When he emerged from underwater, he swam easily to me, his muscles rippling right along with the water.
I backed up, bumping into the edge of the pool. I lifted my one free hand, steadying myself against the side while I held the coconut cup in the other.
“Tell me a secret,” he said. The blue of the water bounced off the blue of his eyes, deepening the hue to a shade that looked nearly inhuman. He looked like a faery or werewolf or something out of this world.
“I don’t have secrets.”
“Bullshit. Everyone has secrets.”
I thought for a moment. “I don’t have intentional secrets. There’s a lot you don’t know about me, but that doesn’t make it a secret.”
“We’ll learn a lot about each other over the next six weeks,” he said. “But I want to know something no one else knows.”
My jaw ticked. I didn’t like demands. And I definitely didn’t like them from men I didn’t know well. “Secrets are earned. Not given. As per our contract, I am required to stay here in this house, take no other clients, outside of Maggie, and attend public events with you. Nothing in that contract stated I had to bare my soul to you.”
The tip of his tongue darted between his lips. “Good.”
“Good?”
“Yeah. Good answer.”
God, I hated these games. “Why? Wait, let me guess. Because a muse needs to be mysterious? And sexy?”

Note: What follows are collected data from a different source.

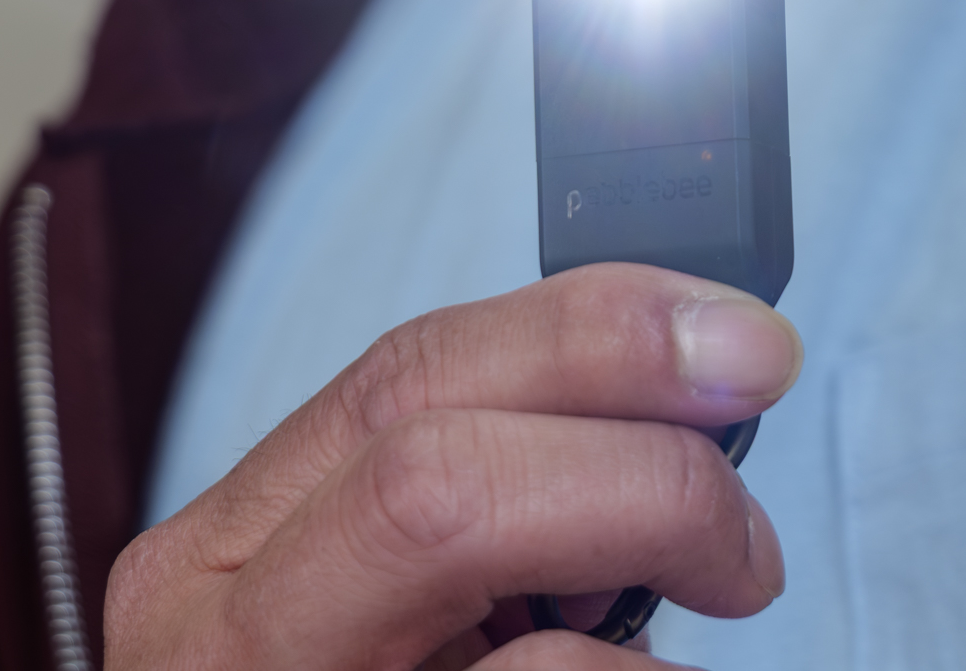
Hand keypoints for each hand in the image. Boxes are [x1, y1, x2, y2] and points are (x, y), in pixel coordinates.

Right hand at [104, 263, 804, 669]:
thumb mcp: (420, 603)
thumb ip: (509, 496)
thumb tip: (695, 384)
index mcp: (232, 550)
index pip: (414, 371)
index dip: (600, 330)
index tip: (748, 346)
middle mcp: (218, 635)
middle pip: (438, 465)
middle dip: (644, 468)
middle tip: (748, 546)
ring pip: (482, 579)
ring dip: (646, 573)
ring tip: (710, 618)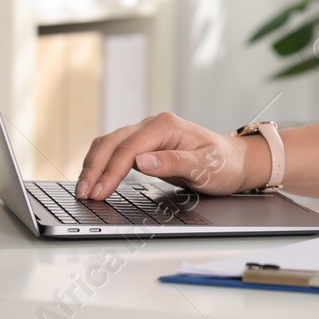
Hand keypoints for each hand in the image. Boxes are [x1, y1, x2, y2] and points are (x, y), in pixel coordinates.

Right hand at [74, 112, 259, 198]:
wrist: (234, 161)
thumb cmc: (223, 164)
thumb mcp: (204, 167)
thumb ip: (174, 163)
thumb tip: (142, 161)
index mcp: (166, 126)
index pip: (129, 148)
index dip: (111, 171)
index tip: (99, 192)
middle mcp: (153, 125)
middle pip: (112, 142)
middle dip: (94, 168)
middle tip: (83, 194)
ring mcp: (146, 134)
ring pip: (109, 144)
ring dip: (93, 165)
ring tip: (83, 190)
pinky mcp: (143, 145)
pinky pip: (115, 151)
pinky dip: (101, 164)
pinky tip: (94, 179)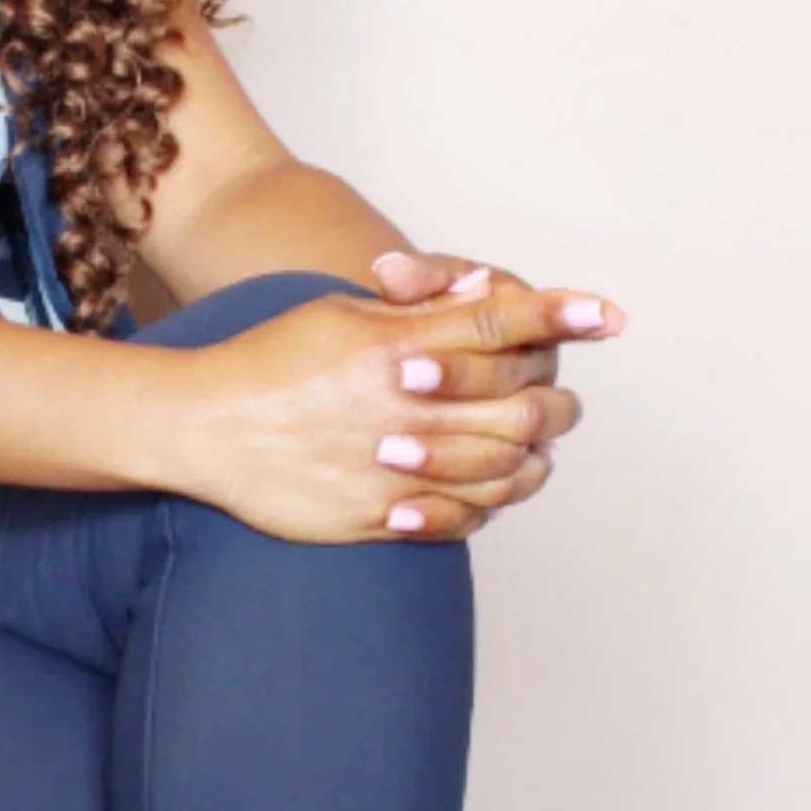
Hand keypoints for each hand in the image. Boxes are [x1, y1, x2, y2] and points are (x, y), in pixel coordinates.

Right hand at [174, 272, 623, 543]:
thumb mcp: (343, 313)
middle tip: (552, 395)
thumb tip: (483, 291)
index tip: (607, 316)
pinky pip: (460, 519)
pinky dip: (483, 506)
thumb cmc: (271, 361)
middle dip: (550, 396)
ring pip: (503, 469)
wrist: (203, 428)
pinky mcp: (377, 516)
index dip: (561, 316)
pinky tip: (480, 491)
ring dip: (524, 455)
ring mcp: (394, 467)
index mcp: (397, 344)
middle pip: (521, 404)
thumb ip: (419, 309)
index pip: (501, 324)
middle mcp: (404, 406)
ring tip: (524, 446)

He shook his head slowly. “It’s not as much about being mysterious as it is making me work for it. My mother always saidwhen something comes too easy, you let it go easily too.”
“That’s… profound of her,” I said. I think I would have liked Josh’s mother from what he’s told me.
“It’s a quote from one of her favorite authors, Nora Roberts.”
“That explains the bookshelf,” I said.
He nodded. “The guest room used to be her room.” Then after a moment’s thought, he added. “That doesn’t make you uncomfortable, does it?”
“Not at all.”
And it didn’t.
Without warning, Josh leaned forward and wrapped his lips around my straw, taking a long, playful sip of my drink.
“Hey!” I wrenched it back and away from his mouth, but he held onto his straw between his puckered lips. Still sucking, even as I pulled my coconut away, a little bit of the piña colada dribbled out of his straw landing in the pool water between us.
The slightly yellow, icy liquid spread through the pool water looking like pee.
I scrunched my nose. “Gross, look what you did.”
“WhatIdid? It wouldn’t have made a mess if you hadn’t pulled away.”
“You have an untouched drink sitting right over there!” I pointed to his abandoned coconut he hadn’t even taken a sip from.